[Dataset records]
§ §

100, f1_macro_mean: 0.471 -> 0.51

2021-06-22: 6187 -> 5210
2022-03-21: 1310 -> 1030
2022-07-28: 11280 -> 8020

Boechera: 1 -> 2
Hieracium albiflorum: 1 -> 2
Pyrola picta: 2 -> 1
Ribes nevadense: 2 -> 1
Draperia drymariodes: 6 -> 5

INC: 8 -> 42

§ §

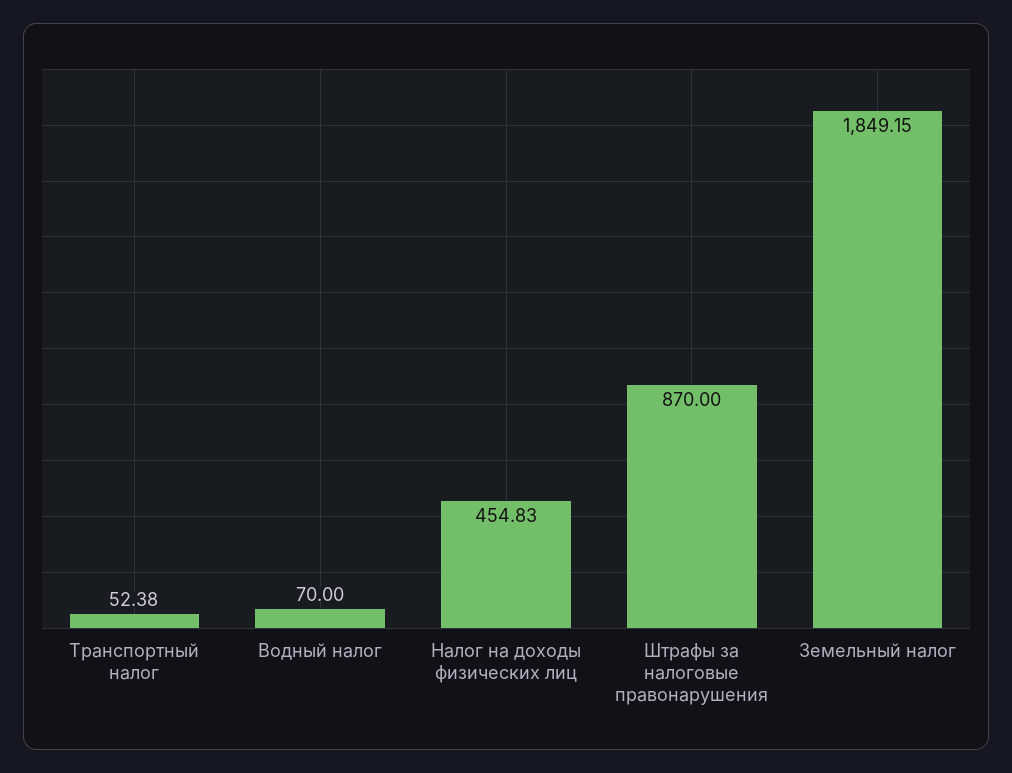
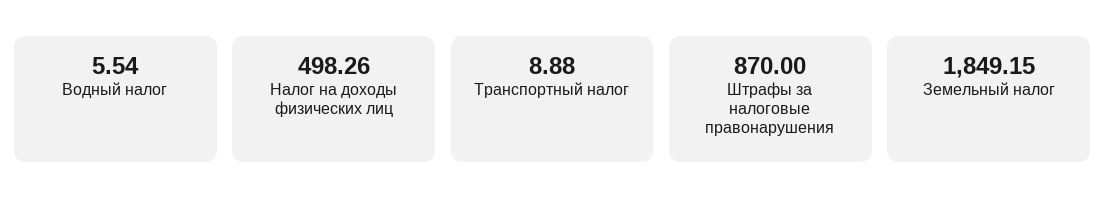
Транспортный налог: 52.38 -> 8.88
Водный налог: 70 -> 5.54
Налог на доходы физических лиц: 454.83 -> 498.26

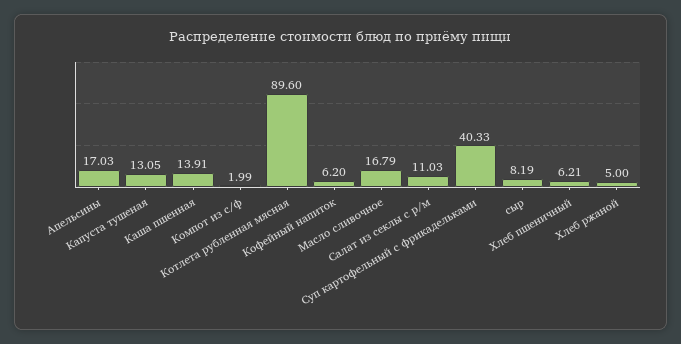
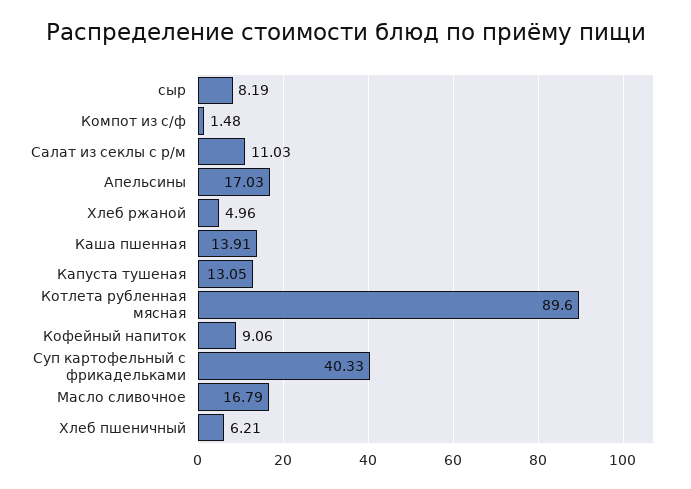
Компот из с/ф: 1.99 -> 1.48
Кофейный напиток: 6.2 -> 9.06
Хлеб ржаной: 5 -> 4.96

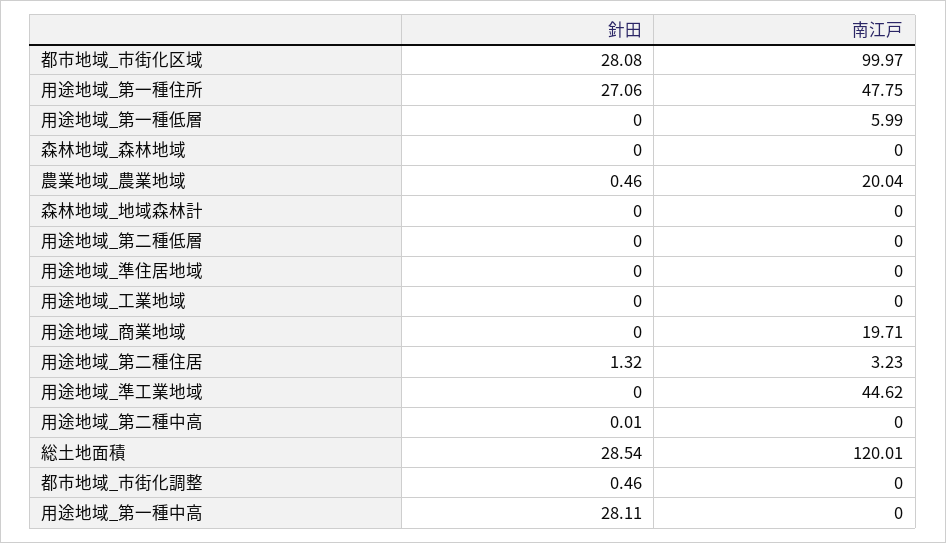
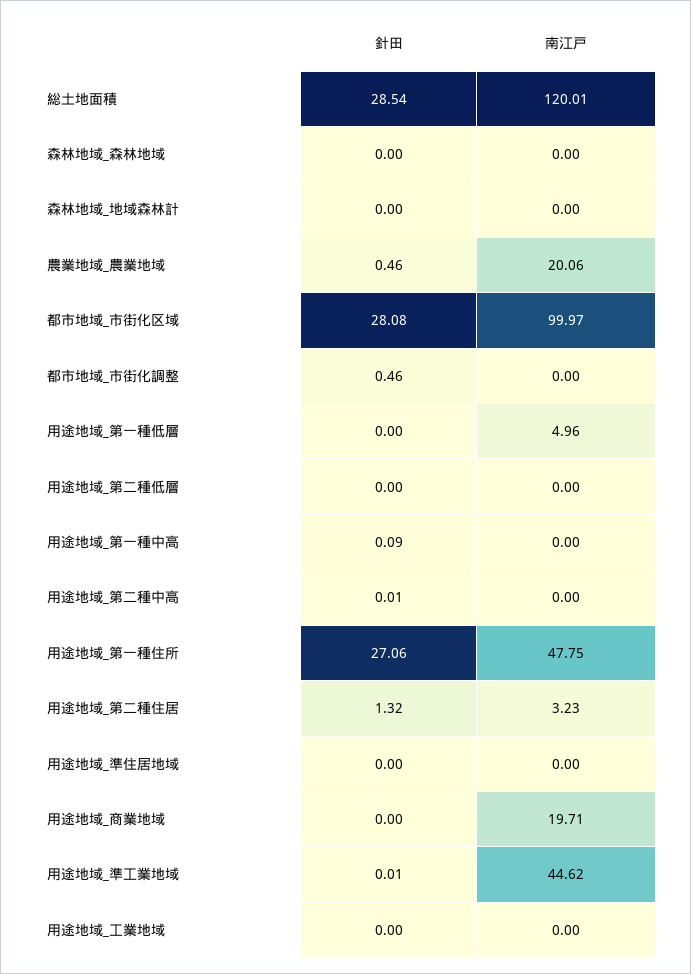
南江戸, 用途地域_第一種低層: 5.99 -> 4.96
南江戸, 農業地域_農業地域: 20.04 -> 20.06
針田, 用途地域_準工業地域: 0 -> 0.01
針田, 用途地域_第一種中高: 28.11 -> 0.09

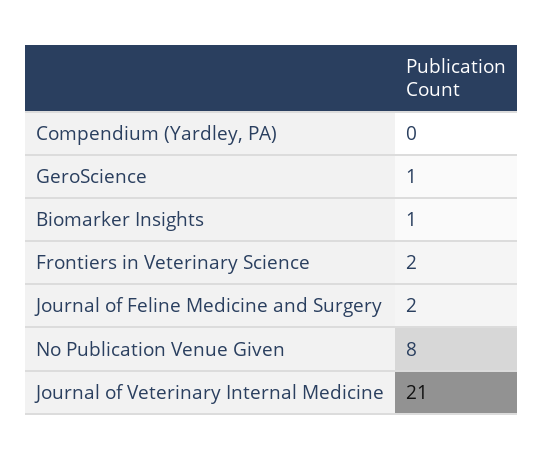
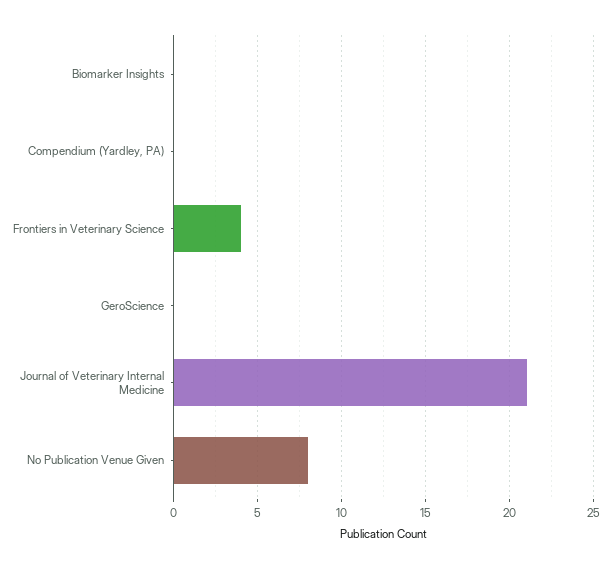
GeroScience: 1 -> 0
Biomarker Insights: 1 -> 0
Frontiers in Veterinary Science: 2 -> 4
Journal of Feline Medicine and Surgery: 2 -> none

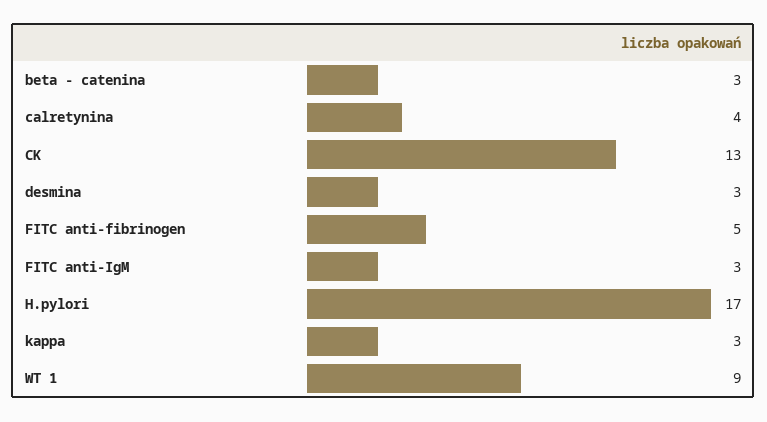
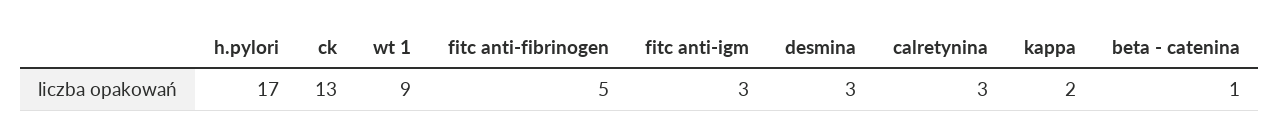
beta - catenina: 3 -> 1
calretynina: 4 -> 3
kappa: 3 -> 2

§ §

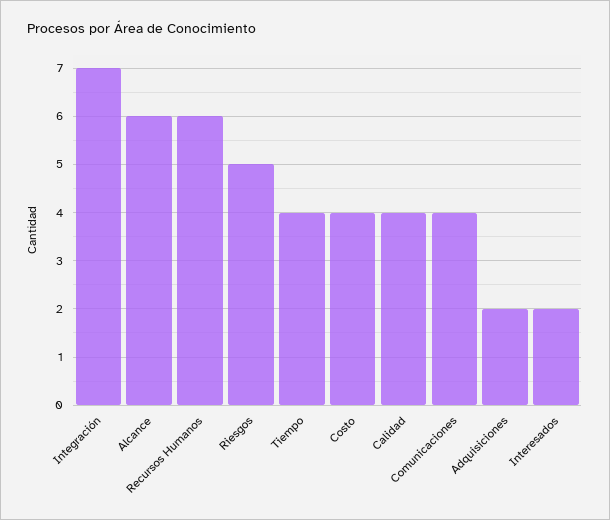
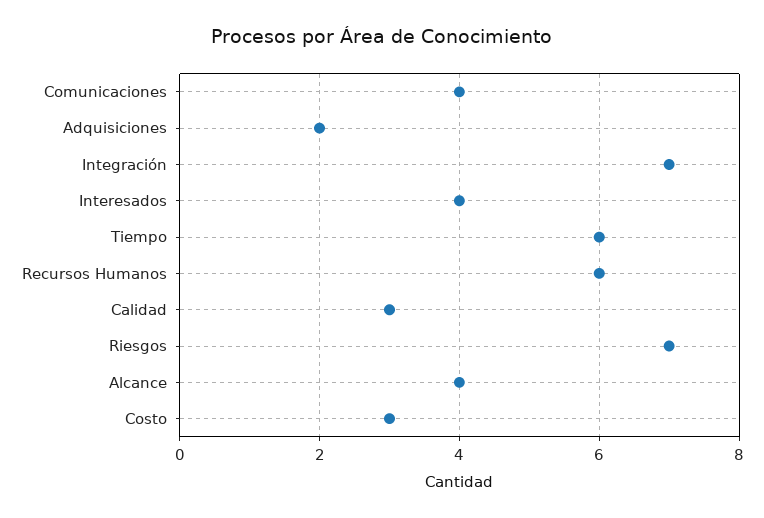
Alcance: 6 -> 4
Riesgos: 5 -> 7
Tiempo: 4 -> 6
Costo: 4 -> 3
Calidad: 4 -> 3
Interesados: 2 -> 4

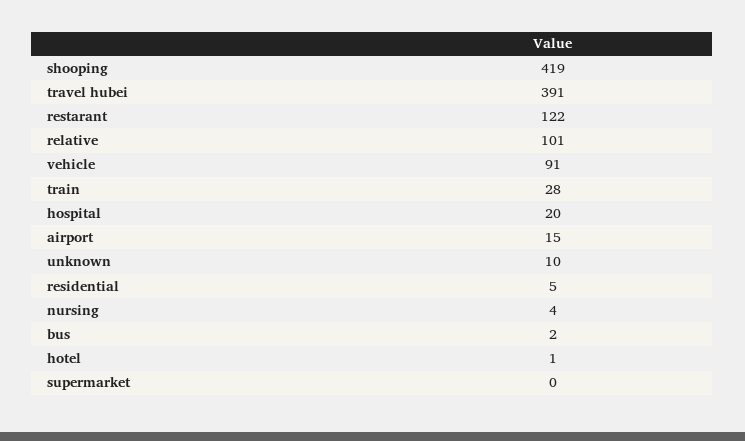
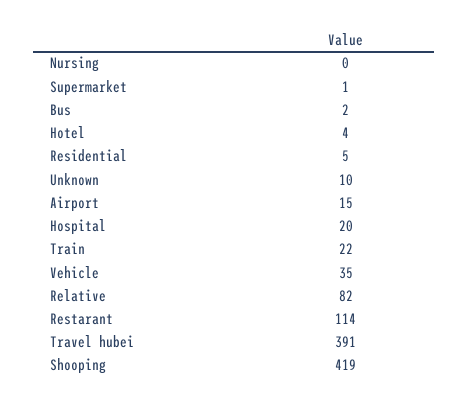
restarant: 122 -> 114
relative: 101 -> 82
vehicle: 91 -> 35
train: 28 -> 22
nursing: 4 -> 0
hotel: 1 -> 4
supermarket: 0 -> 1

§ §

_Directions for this task_.
Only one stretch of the data above is needed. Restate it word for word, from the line containing "100, f1_macro_mean: 0.471 -> 0.51" through the line containing "INC: 8 -> 42", both ends included.

_Written response_.
100, f1_macro_mean: 0.471 -> 0.51

2021-06-22: 6187 -> 5210
2022-03-21: 1310 -> 1030
2022-07-28: 11280 -> 8020

Boechera: 1 -> 2
Hieracium albiflorum: 1 -> 2
Pyrola picta: 2 -> 1
Ribes nevadense: 2 -> 1
Draperia drymariodes: 6 -> 5

INC: 8 -> 42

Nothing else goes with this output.